Professors Larry Ribstein and Bruce Kobayashi have co-authored an article titled: Jurisdictional Competition for LLCsHere is Professor’s Ribstein’s blog post about it. Volumes have been written about the competition among states to attract those who form corporations, especially large, publicly held corporations, but this paper fills a void in the scholarly analysis of the issue regarding whether there is a competition for the domicile of LLCs. The authors provide the following abstract.

 Most of the work on jurisdictional competition for business associations has focused on publicly held corporations and the factors that have led to Delaware’s dominant position in attracting out of state firms. Is there an analogous jurisdictional competition to attract formations by closely held firms? Limited liability companies (LLCs) offer a good opportunity to examine this question.

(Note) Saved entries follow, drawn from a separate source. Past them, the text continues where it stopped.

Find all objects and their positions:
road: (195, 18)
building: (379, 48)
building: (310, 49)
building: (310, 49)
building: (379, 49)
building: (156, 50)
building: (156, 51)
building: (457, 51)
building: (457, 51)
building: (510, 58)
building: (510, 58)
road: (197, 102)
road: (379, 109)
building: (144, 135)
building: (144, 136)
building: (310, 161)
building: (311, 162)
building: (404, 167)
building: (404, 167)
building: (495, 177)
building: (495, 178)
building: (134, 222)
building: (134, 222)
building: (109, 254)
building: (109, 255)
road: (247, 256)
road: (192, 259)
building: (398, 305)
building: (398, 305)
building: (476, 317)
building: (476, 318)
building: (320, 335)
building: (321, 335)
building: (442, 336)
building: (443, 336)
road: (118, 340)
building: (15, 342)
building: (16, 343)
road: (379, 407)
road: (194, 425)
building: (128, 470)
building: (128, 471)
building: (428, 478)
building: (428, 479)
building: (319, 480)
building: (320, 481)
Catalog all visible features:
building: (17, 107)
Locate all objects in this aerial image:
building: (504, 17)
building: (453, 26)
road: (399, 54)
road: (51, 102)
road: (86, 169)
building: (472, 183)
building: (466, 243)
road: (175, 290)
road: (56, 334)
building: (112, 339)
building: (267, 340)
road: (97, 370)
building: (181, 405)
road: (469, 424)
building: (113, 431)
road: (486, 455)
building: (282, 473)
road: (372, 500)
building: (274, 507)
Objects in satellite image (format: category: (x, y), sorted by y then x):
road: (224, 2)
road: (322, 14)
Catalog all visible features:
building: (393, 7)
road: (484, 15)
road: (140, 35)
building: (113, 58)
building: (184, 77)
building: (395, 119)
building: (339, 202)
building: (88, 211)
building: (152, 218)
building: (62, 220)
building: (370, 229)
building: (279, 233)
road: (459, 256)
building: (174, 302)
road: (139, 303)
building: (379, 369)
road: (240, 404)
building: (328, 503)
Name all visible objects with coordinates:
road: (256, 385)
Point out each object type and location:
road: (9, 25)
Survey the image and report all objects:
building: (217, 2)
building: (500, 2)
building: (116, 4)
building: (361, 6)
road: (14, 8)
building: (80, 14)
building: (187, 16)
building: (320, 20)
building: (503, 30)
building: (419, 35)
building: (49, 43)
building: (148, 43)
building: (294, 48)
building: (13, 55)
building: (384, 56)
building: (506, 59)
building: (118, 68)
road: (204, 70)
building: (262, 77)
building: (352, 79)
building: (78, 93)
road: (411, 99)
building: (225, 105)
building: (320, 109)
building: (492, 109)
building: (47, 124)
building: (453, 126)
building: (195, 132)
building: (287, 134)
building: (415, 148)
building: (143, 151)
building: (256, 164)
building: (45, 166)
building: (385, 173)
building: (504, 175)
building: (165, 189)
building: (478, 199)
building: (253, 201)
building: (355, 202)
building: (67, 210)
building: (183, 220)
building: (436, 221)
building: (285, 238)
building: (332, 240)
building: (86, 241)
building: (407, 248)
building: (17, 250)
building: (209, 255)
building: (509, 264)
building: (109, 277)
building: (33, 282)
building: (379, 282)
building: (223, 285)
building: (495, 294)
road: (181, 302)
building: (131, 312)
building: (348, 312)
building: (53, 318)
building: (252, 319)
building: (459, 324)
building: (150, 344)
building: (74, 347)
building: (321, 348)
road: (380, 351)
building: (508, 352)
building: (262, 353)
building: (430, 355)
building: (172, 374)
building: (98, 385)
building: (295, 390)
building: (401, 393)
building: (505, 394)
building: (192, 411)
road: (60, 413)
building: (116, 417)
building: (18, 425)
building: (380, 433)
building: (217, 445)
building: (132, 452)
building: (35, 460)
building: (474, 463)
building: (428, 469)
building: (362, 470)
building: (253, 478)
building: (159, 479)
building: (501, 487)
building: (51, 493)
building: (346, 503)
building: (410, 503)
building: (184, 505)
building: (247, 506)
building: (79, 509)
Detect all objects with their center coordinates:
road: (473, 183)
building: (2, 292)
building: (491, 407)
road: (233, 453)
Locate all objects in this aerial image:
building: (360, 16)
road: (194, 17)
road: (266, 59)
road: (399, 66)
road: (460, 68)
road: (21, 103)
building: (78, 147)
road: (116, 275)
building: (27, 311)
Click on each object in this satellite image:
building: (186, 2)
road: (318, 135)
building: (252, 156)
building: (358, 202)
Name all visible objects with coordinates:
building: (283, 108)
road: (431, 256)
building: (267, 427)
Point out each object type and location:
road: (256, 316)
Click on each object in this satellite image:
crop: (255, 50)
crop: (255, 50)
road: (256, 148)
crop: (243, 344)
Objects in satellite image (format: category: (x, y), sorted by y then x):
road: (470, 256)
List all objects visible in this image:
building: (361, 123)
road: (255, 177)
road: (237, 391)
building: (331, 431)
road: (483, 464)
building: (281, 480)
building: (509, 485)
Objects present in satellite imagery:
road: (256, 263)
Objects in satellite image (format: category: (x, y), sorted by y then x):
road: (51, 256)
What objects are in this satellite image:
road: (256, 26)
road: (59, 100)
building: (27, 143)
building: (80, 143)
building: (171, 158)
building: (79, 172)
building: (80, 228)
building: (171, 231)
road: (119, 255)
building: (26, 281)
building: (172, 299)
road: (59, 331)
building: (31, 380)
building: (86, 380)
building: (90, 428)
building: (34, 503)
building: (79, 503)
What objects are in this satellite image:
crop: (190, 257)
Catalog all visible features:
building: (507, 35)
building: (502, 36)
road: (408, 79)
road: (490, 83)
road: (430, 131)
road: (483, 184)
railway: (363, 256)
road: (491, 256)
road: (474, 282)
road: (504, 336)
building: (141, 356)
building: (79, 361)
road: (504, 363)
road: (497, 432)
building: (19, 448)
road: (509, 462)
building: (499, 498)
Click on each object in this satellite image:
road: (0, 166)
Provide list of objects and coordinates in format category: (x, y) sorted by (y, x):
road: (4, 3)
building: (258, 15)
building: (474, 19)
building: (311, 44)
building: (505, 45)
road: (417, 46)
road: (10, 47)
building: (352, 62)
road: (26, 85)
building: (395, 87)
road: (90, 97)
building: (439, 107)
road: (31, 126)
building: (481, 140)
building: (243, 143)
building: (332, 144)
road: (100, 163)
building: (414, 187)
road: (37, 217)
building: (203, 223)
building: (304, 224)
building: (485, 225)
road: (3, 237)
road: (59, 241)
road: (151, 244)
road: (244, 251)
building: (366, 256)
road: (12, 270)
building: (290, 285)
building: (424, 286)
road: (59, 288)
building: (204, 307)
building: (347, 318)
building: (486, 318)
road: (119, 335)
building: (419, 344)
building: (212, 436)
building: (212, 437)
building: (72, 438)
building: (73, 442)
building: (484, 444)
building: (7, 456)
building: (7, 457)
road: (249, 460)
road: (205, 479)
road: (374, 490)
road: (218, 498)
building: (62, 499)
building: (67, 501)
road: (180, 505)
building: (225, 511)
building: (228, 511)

Most LLC statutes have been adopted and changed rapidly during the past 20 years. Unlike general and limited partnerships, which have been shaped by uniform laws, LLC statutes vary significantly, and states have devoted a lot of effort to drafting their individual statues. This variation provides an opportunity to test the statutory provisions and other factors that influence LLC’s choice of where to organize. We find little evidence that firms choose to form outside their home state in order to take advantage of variations in statutory provisions. Instead, we find evidence that large LLCs, like large corporations, tend to form in Delaware, and that they do so for many of the same reasons – that is, for the quality of Delaware’s legal system.  (emphasis added).